__EXTRACTED DATA__.
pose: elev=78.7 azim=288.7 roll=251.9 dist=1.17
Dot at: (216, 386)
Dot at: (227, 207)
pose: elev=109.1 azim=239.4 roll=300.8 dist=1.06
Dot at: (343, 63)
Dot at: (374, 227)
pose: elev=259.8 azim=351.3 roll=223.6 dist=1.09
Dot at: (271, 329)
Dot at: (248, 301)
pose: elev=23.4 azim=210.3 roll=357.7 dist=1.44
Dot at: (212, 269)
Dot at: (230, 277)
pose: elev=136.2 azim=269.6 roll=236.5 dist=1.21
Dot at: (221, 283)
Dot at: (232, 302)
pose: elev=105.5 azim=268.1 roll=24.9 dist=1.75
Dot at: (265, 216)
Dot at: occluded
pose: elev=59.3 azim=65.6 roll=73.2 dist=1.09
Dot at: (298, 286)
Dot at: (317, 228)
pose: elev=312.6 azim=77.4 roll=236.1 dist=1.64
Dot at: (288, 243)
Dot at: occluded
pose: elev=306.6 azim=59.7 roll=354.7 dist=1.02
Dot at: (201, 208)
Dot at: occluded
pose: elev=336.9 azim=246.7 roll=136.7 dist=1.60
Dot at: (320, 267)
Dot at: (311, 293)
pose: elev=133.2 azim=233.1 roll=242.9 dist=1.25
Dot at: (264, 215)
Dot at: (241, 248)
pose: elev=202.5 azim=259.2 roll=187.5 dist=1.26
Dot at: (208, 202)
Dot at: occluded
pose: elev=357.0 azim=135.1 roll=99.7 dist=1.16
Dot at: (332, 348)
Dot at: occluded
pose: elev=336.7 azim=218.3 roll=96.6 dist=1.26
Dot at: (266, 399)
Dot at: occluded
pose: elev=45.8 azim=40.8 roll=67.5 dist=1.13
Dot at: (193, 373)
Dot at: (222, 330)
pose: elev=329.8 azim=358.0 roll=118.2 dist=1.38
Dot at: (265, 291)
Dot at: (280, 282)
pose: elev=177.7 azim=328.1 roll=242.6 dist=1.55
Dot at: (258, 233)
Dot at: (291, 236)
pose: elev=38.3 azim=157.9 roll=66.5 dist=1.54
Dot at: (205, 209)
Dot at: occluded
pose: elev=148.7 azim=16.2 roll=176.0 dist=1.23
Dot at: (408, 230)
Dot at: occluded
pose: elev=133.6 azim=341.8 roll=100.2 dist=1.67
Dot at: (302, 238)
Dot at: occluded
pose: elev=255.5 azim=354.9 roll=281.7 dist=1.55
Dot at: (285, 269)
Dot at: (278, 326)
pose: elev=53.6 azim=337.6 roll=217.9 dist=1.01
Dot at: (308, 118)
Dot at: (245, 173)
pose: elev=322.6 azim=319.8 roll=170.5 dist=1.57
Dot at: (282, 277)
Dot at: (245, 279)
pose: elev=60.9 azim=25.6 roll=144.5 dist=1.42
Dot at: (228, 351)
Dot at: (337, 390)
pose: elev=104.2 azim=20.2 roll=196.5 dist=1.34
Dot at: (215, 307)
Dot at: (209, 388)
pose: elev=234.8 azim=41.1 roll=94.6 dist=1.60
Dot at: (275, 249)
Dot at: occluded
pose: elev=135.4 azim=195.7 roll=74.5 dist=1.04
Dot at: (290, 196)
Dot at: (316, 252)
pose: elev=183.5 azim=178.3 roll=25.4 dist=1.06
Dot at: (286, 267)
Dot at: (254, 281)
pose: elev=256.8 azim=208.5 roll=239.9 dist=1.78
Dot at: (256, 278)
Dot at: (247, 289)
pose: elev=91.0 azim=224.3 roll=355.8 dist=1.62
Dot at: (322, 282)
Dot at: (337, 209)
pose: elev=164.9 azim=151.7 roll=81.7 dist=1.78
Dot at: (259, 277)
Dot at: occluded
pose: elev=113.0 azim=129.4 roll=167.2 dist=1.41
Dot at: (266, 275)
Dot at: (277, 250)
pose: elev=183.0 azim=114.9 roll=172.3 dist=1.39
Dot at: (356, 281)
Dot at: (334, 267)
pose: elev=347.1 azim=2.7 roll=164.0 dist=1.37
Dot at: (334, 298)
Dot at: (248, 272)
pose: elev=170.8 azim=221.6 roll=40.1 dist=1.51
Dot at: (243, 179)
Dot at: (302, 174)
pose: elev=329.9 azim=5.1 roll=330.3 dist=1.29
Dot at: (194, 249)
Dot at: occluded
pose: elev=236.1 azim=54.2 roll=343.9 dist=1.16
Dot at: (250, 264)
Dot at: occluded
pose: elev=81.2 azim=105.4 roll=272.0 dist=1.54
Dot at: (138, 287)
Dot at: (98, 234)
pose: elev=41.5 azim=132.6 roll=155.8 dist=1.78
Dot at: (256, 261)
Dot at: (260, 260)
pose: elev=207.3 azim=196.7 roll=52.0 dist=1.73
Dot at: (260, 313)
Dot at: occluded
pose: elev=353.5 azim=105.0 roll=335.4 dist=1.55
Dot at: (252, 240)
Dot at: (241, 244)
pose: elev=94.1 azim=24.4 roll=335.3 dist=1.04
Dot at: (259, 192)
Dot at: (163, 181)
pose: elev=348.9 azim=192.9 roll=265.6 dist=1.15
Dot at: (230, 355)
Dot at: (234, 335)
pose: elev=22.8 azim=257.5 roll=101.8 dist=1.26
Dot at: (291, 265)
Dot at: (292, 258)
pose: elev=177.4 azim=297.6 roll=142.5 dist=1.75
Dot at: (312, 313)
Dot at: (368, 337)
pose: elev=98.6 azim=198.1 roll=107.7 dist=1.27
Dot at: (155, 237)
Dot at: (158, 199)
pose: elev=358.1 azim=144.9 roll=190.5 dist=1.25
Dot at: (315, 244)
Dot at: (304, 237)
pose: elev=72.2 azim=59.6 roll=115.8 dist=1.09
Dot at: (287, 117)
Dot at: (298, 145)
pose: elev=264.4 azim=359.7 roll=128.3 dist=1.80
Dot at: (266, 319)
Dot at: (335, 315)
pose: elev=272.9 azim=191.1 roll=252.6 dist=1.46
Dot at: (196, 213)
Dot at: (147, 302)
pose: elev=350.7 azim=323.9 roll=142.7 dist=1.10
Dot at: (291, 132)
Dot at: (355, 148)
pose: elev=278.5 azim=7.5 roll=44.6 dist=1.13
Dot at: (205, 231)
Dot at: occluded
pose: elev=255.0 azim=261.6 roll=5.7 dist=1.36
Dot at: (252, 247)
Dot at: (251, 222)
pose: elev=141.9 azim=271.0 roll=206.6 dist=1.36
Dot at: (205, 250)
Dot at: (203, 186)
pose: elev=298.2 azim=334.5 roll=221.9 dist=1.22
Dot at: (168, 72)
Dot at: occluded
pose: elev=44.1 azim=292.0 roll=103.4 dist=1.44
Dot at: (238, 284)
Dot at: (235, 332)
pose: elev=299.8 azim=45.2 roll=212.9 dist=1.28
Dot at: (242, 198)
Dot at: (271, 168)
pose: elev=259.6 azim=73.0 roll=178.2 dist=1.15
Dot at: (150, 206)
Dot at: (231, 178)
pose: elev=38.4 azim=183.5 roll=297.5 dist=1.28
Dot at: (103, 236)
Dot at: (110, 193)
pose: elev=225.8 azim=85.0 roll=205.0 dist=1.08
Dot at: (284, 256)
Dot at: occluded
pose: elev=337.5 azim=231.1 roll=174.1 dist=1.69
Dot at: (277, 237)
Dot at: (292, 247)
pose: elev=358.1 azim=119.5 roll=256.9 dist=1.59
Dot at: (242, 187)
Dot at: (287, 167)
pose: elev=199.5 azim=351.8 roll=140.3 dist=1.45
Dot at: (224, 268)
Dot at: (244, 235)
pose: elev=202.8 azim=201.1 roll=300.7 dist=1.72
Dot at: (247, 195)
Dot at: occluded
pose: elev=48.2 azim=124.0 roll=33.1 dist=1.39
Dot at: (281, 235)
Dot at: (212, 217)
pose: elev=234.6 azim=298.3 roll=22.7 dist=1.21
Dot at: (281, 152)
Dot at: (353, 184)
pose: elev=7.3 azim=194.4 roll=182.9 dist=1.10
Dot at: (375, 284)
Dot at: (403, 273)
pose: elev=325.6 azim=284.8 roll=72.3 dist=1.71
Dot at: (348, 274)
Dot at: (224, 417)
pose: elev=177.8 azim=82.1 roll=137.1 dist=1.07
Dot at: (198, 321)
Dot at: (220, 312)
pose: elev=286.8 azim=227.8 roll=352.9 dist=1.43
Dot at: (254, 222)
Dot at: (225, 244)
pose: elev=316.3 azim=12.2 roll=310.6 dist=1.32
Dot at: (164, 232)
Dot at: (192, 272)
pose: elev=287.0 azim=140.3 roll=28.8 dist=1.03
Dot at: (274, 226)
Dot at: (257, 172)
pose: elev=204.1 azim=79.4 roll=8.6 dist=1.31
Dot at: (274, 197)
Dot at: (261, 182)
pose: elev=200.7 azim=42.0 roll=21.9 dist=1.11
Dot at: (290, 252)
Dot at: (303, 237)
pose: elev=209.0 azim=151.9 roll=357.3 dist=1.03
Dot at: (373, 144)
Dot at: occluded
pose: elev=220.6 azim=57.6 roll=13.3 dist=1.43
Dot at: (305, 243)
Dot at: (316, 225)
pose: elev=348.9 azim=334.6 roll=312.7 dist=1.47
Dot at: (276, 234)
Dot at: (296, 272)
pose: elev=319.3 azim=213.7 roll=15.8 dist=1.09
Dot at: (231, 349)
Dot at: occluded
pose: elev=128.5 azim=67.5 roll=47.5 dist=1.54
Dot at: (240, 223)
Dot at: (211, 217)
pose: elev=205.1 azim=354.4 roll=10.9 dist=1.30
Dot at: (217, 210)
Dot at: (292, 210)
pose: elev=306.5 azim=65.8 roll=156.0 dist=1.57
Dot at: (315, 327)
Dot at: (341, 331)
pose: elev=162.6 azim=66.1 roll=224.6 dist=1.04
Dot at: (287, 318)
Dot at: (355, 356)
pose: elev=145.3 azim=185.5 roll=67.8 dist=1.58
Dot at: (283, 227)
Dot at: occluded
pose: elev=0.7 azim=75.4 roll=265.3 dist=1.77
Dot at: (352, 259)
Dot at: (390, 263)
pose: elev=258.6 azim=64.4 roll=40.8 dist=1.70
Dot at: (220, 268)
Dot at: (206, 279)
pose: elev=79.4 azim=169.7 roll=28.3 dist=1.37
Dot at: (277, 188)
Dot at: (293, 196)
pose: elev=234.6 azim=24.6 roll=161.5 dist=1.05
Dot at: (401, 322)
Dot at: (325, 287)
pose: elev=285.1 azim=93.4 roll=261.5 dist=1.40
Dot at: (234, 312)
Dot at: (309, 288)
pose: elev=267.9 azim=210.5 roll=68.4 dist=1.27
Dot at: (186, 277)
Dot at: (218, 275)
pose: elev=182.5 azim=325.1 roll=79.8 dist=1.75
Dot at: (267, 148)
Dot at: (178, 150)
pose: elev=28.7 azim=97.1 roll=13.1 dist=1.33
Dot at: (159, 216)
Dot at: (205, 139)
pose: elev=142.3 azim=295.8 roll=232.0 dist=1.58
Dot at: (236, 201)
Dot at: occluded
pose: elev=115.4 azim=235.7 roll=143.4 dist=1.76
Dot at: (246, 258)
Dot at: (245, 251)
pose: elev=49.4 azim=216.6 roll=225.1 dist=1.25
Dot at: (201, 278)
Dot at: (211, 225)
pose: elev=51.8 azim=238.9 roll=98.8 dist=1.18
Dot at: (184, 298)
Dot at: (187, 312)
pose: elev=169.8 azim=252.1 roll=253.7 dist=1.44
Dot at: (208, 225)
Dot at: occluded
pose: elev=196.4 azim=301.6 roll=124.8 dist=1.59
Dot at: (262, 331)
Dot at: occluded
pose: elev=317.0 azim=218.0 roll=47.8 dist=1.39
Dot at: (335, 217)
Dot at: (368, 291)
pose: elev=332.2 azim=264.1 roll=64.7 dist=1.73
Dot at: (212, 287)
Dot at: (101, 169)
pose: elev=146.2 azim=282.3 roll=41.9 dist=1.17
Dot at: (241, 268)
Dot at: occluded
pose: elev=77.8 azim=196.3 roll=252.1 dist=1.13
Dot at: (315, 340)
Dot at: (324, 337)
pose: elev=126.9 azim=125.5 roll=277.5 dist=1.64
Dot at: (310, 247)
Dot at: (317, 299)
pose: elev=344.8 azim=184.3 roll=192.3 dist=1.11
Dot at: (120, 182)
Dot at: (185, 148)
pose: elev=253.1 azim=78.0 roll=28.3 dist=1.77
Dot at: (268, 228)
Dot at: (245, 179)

__EXERCISE GOAL__.
Start at the line that has "pose: elev=286.8 azim=227.8" and end after the line that has "Dot at: (257, 172)". Reproduce that stretch of the material with "dist" changed to "distance" and nothing else altered.

__THE REPLY__.
pose: elev=286.8 azim=227.8 roll=352.9 distance=1.43
Dot at: (254, 222)
Dot at: (225, 244)
pose: elev=316.3 azim=12.2 roll=310.6 distance=1.32
Dot at: (164, 232)
Dot at: (192, 272)
pose: elev=287.0 azim=140.3 roll=28.8 distance=1.03
Dot at: (274, 226)
Dot at: (257, 172)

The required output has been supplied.